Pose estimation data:
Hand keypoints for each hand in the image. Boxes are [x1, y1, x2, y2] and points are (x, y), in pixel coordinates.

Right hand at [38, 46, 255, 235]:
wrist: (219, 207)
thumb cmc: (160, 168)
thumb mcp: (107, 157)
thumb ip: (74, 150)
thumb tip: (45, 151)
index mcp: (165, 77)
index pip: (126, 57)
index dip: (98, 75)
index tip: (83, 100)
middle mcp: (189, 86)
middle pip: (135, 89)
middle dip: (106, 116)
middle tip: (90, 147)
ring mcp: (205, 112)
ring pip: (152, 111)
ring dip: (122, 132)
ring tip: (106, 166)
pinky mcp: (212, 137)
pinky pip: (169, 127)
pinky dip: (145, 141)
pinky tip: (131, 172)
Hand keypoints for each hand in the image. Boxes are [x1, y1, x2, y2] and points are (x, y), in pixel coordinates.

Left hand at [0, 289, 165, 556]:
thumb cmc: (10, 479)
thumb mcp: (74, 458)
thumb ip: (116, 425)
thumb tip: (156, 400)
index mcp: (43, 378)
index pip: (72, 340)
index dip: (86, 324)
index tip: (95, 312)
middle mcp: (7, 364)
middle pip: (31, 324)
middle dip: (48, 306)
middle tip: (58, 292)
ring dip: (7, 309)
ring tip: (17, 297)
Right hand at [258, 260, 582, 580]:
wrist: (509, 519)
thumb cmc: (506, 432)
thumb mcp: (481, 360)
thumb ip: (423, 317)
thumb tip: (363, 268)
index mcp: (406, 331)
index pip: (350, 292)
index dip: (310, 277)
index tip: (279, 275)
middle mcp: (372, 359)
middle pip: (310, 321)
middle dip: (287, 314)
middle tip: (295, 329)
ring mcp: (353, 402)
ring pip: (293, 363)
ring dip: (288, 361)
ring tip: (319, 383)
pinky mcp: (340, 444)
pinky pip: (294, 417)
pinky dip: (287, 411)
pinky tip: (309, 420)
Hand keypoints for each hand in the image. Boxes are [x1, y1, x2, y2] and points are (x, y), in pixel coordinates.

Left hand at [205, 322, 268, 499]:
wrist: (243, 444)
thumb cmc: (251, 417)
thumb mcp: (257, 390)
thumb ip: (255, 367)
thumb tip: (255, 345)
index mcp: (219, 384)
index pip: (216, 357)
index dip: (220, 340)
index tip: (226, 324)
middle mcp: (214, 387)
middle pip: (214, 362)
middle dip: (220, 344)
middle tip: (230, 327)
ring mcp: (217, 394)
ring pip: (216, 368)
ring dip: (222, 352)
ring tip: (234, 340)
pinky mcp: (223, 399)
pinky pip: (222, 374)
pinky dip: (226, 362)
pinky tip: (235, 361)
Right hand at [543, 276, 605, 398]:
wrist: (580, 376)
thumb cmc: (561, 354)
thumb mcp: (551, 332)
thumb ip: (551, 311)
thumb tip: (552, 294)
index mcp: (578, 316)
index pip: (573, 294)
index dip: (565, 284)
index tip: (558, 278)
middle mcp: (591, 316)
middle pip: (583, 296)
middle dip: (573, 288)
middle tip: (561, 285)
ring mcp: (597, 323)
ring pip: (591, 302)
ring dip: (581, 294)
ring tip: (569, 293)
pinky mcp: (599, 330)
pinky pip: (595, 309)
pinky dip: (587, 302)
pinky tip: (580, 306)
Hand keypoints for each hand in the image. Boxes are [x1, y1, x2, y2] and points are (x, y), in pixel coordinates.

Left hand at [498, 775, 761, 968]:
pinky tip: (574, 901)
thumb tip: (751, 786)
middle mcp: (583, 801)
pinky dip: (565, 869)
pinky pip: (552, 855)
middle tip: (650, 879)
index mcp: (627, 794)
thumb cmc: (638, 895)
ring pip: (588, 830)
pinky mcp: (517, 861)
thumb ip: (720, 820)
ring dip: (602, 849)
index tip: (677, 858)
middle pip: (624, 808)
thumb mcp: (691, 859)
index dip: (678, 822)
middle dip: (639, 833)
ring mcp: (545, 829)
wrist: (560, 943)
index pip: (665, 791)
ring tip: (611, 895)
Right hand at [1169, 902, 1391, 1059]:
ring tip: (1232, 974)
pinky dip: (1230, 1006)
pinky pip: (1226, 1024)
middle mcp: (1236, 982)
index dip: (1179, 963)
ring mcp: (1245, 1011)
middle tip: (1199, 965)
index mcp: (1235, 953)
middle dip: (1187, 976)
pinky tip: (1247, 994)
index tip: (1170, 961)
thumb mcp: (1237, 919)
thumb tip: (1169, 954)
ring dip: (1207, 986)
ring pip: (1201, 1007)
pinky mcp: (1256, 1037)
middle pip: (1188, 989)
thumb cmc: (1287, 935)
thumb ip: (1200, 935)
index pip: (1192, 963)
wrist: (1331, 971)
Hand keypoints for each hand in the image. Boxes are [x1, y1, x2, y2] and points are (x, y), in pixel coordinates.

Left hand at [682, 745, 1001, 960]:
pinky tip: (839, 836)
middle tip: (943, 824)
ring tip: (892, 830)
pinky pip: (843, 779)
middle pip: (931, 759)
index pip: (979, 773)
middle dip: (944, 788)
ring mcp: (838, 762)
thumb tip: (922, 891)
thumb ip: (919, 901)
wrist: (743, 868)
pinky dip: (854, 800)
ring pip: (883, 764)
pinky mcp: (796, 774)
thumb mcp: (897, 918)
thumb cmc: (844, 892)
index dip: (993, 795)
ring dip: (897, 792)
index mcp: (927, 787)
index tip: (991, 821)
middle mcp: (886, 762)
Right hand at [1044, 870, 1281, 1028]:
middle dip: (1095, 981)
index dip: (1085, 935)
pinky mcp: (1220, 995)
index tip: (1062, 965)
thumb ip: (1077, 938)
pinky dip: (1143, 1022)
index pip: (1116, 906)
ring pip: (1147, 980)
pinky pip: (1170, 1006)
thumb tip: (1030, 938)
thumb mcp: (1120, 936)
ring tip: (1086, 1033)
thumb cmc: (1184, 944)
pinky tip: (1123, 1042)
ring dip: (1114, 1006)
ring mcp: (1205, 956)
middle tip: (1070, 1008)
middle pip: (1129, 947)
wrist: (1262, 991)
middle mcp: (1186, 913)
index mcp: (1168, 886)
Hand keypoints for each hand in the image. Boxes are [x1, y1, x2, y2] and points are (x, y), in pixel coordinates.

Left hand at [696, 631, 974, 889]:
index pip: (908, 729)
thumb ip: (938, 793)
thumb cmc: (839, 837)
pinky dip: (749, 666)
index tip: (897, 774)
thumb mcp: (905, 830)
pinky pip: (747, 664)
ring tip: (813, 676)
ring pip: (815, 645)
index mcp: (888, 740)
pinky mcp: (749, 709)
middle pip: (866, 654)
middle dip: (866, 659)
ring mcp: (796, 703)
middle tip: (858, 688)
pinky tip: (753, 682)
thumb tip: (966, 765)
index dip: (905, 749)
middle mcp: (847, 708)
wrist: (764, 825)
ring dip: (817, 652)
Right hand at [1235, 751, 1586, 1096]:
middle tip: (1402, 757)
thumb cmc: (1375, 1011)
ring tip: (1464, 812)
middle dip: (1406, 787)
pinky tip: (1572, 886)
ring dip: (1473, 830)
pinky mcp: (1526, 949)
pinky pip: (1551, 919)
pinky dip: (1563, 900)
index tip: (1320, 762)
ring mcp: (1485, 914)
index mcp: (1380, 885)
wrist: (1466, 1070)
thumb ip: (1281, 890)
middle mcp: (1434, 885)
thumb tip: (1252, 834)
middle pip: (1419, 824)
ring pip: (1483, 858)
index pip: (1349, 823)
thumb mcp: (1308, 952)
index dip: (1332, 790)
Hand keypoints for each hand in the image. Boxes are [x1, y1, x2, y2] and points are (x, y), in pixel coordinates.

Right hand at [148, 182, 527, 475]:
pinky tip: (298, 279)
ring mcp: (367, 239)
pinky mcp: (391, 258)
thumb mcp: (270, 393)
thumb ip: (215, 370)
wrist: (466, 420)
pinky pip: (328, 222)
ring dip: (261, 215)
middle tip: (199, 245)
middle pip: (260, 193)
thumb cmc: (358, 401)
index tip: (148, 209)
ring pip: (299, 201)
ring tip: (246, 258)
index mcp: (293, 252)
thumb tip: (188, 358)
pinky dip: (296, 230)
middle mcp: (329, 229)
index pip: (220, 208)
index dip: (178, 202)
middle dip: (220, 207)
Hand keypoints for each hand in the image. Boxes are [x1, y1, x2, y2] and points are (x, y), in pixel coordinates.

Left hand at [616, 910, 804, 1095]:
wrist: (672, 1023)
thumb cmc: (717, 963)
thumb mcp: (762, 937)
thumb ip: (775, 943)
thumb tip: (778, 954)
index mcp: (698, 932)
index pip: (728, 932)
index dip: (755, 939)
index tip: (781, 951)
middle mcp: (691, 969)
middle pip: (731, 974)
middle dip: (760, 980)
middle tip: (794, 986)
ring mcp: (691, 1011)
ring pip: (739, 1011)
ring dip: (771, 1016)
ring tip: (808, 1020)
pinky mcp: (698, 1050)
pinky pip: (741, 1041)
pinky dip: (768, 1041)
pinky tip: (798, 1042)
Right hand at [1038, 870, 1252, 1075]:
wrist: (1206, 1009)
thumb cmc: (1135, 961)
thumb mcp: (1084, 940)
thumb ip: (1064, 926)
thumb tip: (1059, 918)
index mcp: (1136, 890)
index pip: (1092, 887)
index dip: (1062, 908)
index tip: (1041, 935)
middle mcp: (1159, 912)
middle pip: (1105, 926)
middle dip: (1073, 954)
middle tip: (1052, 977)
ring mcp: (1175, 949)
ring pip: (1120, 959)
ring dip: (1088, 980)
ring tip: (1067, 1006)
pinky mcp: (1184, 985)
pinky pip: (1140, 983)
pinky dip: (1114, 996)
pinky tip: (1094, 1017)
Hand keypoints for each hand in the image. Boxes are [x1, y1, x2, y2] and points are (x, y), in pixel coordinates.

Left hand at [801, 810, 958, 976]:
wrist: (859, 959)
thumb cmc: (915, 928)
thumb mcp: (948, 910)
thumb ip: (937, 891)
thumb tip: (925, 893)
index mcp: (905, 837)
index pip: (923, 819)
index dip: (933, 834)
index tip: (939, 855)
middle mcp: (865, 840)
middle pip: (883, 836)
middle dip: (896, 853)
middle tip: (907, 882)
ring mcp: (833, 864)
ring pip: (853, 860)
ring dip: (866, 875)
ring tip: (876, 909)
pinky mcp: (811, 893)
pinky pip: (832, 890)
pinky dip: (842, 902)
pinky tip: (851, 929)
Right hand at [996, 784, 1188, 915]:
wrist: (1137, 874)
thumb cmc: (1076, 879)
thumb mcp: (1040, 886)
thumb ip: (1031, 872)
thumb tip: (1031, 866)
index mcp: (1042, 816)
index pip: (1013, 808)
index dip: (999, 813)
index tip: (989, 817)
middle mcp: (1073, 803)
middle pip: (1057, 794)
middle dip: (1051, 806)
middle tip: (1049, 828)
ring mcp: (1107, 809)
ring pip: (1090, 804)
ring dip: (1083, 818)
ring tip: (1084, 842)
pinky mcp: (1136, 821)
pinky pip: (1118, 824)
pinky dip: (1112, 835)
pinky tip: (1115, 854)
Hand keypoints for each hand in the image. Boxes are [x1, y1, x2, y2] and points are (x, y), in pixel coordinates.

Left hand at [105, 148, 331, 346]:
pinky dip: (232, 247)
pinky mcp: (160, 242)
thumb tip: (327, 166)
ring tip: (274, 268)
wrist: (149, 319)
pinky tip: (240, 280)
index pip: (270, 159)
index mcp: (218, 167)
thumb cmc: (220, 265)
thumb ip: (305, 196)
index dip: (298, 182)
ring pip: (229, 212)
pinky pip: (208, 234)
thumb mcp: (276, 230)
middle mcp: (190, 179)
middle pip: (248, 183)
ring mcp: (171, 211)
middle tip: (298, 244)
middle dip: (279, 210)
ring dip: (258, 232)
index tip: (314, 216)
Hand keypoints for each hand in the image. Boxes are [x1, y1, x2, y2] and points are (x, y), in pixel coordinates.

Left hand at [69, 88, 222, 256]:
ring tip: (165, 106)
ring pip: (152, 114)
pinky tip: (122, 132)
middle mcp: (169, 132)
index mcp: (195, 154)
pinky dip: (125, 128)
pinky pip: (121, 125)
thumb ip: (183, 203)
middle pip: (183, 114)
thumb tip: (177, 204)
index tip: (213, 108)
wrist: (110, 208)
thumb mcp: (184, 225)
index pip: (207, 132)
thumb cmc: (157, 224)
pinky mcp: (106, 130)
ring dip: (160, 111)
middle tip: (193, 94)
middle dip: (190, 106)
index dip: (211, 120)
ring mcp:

WORK REQUEST: Out of the entries, pull every line that mentions "Left".

WRITTEN SOLUTION:
Left hand at [0, 289, 165, 556]:
Left hand at [205, 322, 268, 499]:
Left hand at [498, 775, 761, 968]:
Left hand at [682, 745, 1001, 960]:
Left hand at [696, 631, 974, 889]:
Left hand at [616, 910, 804, 1095]:
Left hand at [801, 810, 958, 976]:
Left hand at [105, 148, 331, 346]:
Left hand at [69, 88, 222, 256]:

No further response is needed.